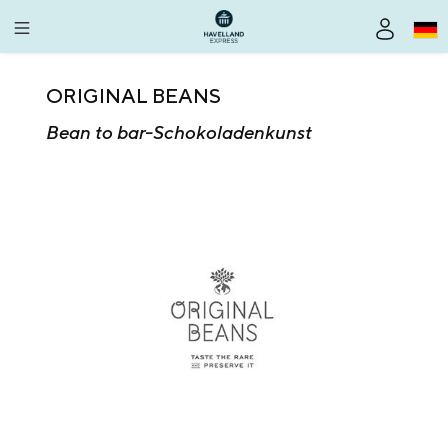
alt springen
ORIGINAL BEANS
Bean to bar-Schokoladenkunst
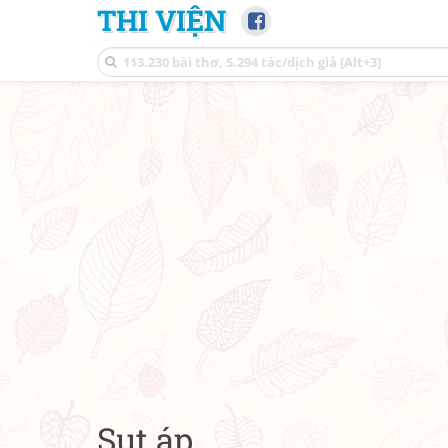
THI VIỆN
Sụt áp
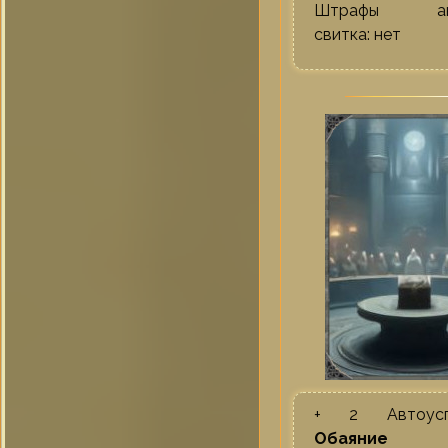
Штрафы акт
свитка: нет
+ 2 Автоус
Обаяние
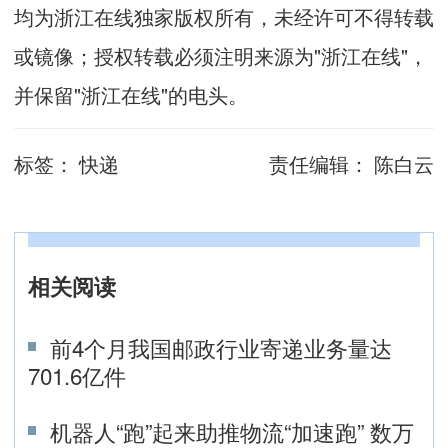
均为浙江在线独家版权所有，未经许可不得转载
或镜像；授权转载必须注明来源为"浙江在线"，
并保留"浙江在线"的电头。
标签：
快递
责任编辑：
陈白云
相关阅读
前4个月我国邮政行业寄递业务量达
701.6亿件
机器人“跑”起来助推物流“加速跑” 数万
==
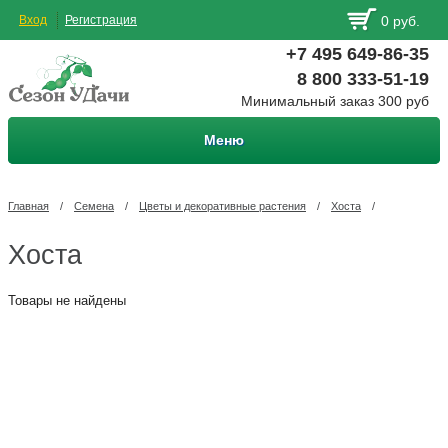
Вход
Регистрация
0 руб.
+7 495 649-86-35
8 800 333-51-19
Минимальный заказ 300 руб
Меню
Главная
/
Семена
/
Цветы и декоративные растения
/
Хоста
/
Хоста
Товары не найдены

What to produce = Look above for the line holding "Цветы и декоративные растения", then set down exactly that line and every line after it up to and including the line holding "Товары не найдены", with nothing else.

Task response =
Цветы и декоративные растения
/
Хоста
/
Хоста
Товары не найдены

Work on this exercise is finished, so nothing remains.